Klasifikasi kedua dari pembagian trikotomi tanda oleh Peirce adalah berdasarkan sifat hubungan tanda dengan obyeknya, yakni terdiri atas ikon, simbol, dan indeks (Peirce, 1940: 102-103). Ikon merupakan tanda yang memiliki karakter kemiripan atau keserupaan dengan obyek yang diacu, diwakilkan, atau direpresentasikannya (Peirce, 1940: 102 & 104; Aart van Zoest, 1993: 26), misalnya maskot burung merepresentasikan burung, topeng harimau merepresentasikan wajah harimau, atau gerakan anak kecil seperti kancil merepresentasikan gerakan kancil yang sungguhan. Aart van Zoest (1993: 26) menyebut ikon sebabagai tanda yang sifatnya menggambarkan.
Simbol merupakan tanda yang memiliki karakter sebagai perlambangan atau abstraksi atas suatu gagasan atau pengertian tertentu sebagai obyeknya dan tidak mirip, namun hubungan antara bentuk simbol dengan obyek yang direpresentasikannya telah menjadi konvensi atau aturan yang berlaku umum (Peirce, 1940: 102-103). Aart van Zoest menyebut simbol sebagai tanda yang terbentuk karena ada perjanjian atau kesepakatan (1993: 27). Warna merah dalam bendera Indonesia merupakan simbol, karena sifat berani yang direpresentasikan tidak memiliki kemiripan dengan warna merah namun hubungan antara simbol dengan obyeknya telah menjadi konvensi yang dipahami secara umum.
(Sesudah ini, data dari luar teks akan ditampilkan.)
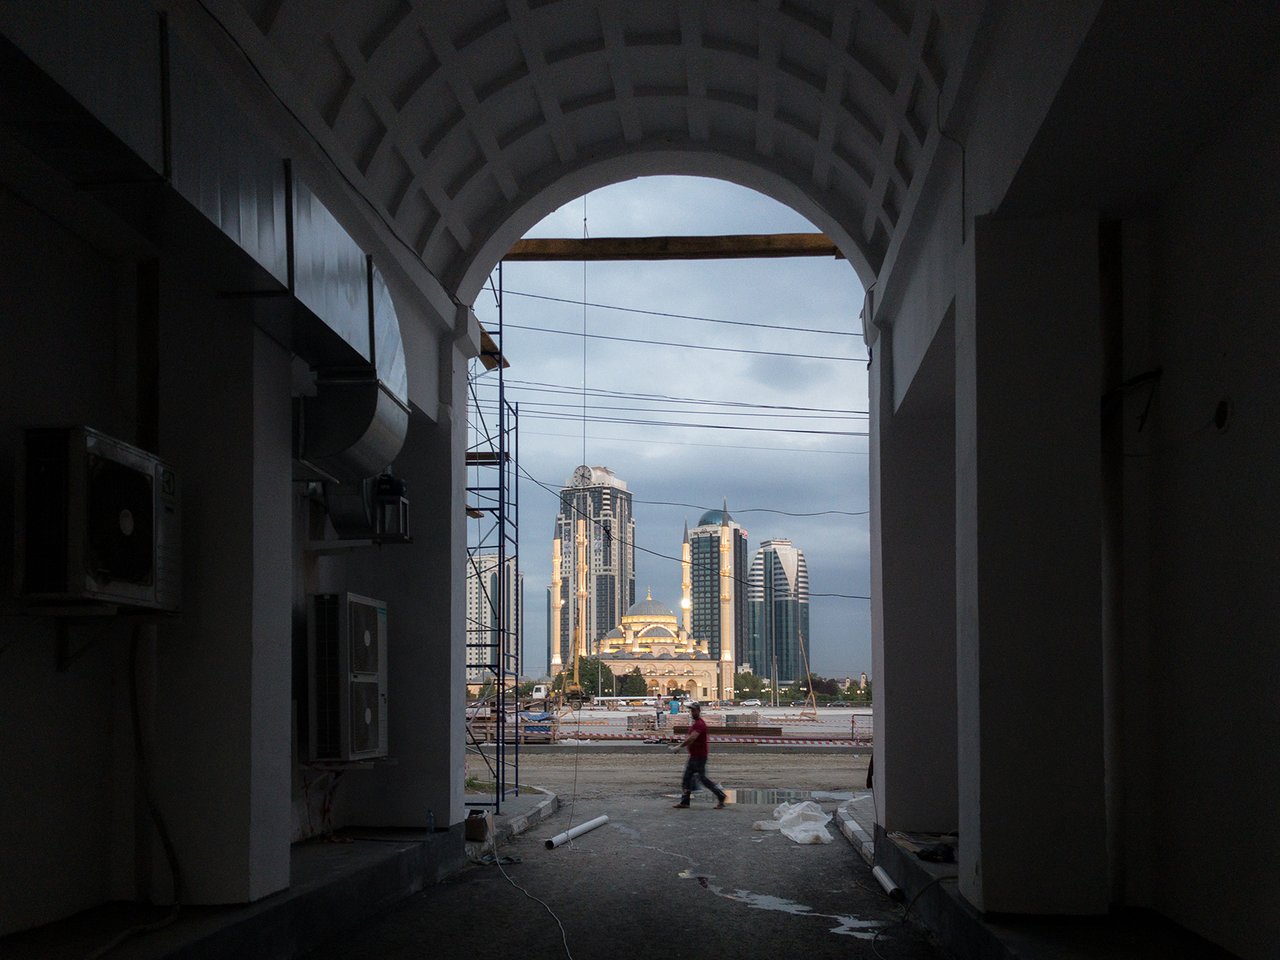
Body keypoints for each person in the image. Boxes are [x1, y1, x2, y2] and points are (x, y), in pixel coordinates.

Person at [670, 702, 727, 809]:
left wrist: (679, 746)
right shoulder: (696, 723)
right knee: (689, 778)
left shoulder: (699, 724)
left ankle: (720, 796)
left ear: (698, 711)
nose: (692, 712)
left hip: (699, 756)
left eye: (694, 710)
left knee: (701, 779)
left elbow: (692, 738)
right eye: (691, 710)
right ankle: (685, 802)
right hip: (695, 756)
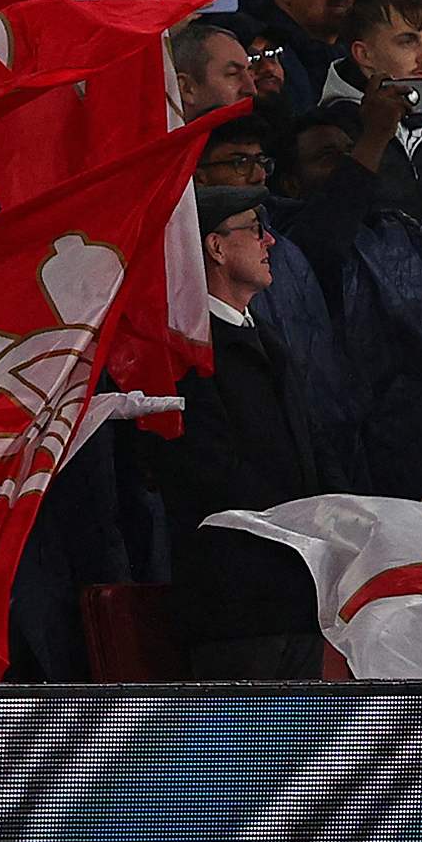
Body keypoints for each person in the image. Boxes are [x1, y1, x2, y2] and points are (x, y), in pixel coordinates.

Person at [137, 188, 340, 678]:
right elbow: (209, 474)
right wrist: (308, 518)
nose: (269, 240)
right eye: (253, 227)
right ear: (216, 247)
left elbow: (314, 456)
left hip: (297, 596)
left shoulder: (268, 342)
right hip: (235, 607)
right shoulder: (183, 356)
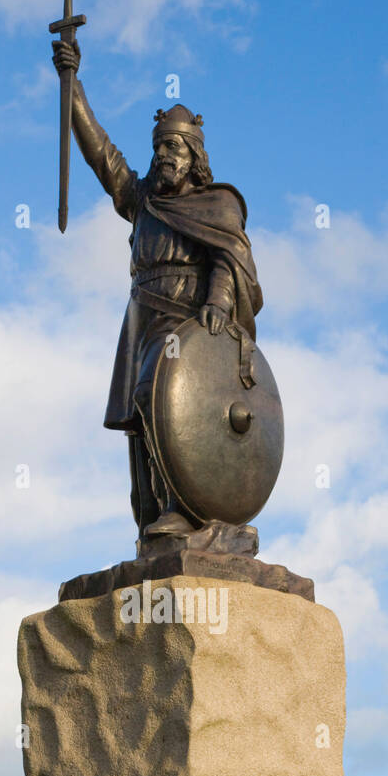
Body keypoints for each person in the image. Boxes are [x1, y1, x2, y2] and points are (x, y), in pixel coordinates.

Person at [52, 38, 263, 538]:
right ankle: (155, 518)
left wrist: (217, 302)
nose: (162, 156)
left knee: (162, 398)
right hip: (142, 320)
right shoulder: (144, 199)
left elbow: (227, 258)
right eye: (158, 148)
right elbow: (103, 156)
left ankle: (182, 507)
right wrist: (71, 85)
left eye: (172, 147)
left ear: (193, 155)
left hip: (187, 323)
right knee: (142, 423)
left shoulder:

Mengangguk merupakan simbol karena tidak mirip dengan pengertian ‘iya’ atau ‘bersedia’ yang ditunjukannya, namun hubungan antara keduanya telah menjadi konvensi yang disepakati bersama dalam masyarakat. Jadi, sifat simbol berdasarkan ground-nya adalah legisign.  
Terakhir adalah indeks, yaitu tanda yang muncul karena ada pengaruh hubungan kausalitas dengan hal-hal lain sebagai obyeknya (Peirce, 1940: 102), misalnya ada asap berarti ada api, mendung berarti akan turun hujan, gemuk berarti kebanyakan makan, dan lain-lain. Aart van Zoest (1993: 27) menyebut indeks sebagai tanda penunjuk yang bersandar pada kedekatan eksistensial dengan obyeknya, yakni kedekatan yang bersifat berdampingan ataupun bersebelahan dengan obyeknya.
Klasifikasi ketiga dari pembagian trikotomi tanda oleh Peirce  adalah berdasarkan sifat hubungan antara tanda dan interpretan. Pertama, hubungan tanda dengan obyeknya bisa dinterpretasi oleh interpretan sebagai kemungkinan. Peirce menyebutnya dengan istilah Rheme. Kedua, hubungan tanda dengan obyeknya bisa diinterpretasi sebagai suatu kebenaran, keberadaan yang aktual, atau fakta oleh interpretannya. Peirce menyebutnya dengan istilah Dicent Sign. Ketiga, hubungan tanda dengan obyeknya bisa diinterpretasi sebagai sebuah dasar-dasar peraturan atau hukum oleh interpretantnya. Peirce menyebutnya dengan istilah Argument (Peirce, 1940: 103-104).


DAFTAR PUSTAKA

Aart van Zoest. 1993. Semiotika: Tentang Tanda, Cara Kerjanya dan Apa yang Kita Lakukan Dengannya. Jakarta: Yayasan Sumber Agung.

Chandler, Daniel. 2007. Semiotics: the basics. Newyork: Routledge Taylor & Francis Group.

Peirce, Charles Sanders. 1940. “Logic as Semiotic : the Theory of Signs” dalam Philosophical Writings of Peirce. New York: Dover Publications, inc., hal. 98-119.